**情報の活用**:
a - 本文抜粋のうち「日本初の分譲マンションと言わ」から「パート」と言われていました。」までを、両端も含めてそのまま書き写してください。
b - 本文抜粋によれば、宮益坂ビルディングの建て替えが現在進められているのはなぜか。1〜3文で説明せよ。
c - 本文抜粋をもとに次に答えよ。
(i) 宮益坂ビルディングを分譲したのはどこか。
(ii) 宮益坂ビルディングは何階建てか。
(iii) 2DKの物件はいくら前後で販売されたか。

日本初の分譲マンションと言われる「宮益坂ビルディング」は、渋谷ヒカリエの北隣という一等地に建っていました。長きにわたって渋谷の街の移り変わりを見守り続けてきたこのビルですが、建物の老朽化などの問題から、現在建て替えが進められています。このビルの歴史を、ARUHIマガジン編集部が調べてみました。

日本初のエレベーターガール付きマンション

「宮益坂ビルディング」は、1953年(昭和28年)という日本住宅公団ができる以前の住宅ローンもまだない時代に、東京都が分譲したマンションです。当時の給与所得者の平均年収が約20万円という中で、2DKの物件が100万円前後で販売されました。当時の渋谷には2階建て以上の建物は少なく、11階建ての宮益坂ビルディングは渋谷のランドマーク的存在でした。制服を着たエレベーターガールが常駐する2基のエレベーターや交換手が内線をつなぐ電話室のほか、メールシュートやダストシュート、セントラルヒーティングなど当時の最先端の設備を備え、「天国の百万円アパート」と言われていました。

**提供情報**:
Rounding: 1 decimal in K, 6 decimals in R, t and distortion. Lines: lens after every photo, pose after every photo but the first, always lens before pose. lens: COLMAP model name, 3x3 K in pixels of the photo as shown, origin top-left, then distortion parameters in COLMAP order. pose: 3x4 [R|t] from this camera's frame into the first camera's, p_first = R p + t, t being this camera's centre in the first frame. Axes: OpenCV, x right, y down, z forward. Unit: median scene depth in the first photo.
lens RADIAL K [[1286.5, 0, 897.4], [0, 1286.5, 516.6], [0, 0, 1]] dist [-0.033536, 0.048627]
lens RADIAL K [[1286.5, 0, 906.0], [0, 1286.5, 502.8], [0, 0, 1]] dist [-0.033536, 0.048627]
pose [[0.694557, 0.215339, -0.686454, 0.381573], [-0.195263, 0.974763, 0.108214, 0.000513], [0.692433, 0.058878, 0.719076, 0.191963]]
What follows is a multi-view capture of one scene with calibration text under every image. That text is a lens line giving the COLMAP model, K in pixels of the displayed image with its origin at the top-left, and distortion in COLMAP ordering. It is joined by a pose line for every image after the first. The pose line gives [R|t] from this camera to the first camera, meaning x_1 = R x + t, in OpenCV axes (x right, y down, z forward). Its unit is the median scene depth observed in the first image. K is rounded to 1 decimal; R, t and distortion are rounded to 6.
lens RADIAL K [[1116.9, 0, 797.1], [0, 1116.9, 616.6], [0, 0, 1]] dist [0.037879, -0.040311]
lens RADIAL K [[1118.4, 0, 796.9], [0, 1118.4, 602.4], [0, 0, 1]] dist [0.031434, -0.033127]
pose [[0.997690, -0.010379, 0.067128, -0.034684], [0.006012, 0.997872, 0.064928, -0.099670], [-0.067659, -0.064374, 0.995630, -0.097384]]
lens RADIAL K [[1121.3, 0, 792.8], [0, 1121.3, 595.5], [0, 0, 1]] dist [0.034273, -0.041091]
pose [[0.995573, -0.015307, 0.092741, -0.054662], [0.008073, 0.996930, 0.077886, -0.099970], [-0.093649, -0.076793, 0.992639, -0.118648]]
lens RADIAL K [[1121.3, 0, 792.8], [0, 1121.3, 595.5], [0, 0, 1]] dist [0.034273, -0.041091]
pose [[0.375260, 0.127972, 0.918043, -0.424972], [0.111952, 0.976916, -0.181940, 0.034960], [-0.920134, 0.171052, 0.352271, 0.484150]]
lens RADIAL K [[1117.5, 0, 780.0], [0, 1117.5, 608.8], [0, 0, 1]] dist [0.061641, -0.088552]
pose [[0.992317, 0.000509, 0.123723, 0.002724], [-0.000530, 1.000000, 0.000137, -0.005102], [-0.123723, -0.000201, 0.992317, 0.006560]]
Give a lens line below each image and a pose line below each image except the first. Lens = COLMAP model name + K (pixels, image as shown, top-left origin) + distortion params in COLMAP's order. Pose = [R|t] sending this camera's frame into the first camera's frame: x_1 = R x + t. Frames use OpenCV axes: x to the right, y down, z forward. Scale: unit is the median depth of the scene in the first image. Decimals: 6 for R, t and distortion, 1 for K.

**課題ごとの解答**:
a -
日本初の分譲マンションと言われる「宮益坂ビルディング」は、渋谷ヒカリエの北隣という一等地に建っていました。長きにわたって渋谷の街の移り変わりを見守り続けてきたこのビルですが、建物の老朽化などの問題から、現在建て替えが進められています。このビルの歴史を、ARUHIマガジン編集部が調べてみました。

日本初のエレベーターガール付きマンション

「宮益坂ビルディング」は、1953年(昭和28年)という日本住宅公団ができる以前の住宅ローンもまだない時代に、東京都が分譲したマンションです。当時の給与所得者の平均年収が約20万円という中で、2DKの物件が100万円前後で販売されました。当時の渋谷には2階建て以上の建物は少なく、11階建ての宮益坂ビルディングは渋谷のランドマーク的存在でした。制服を着たエレベーターガールが常駐する2基のエレベーターや交換手が内線をつなぐ電話室のほか、メールシュートやダストシュート、セントラルヒーティングなど当時の最先端の設備を備え、「天国の百万円アパート」と言われていました。

b - 建物の老朽化などの問題があるためである。

c -
(i) 東京都
(ii) 11階建て
(iii) 100万円前後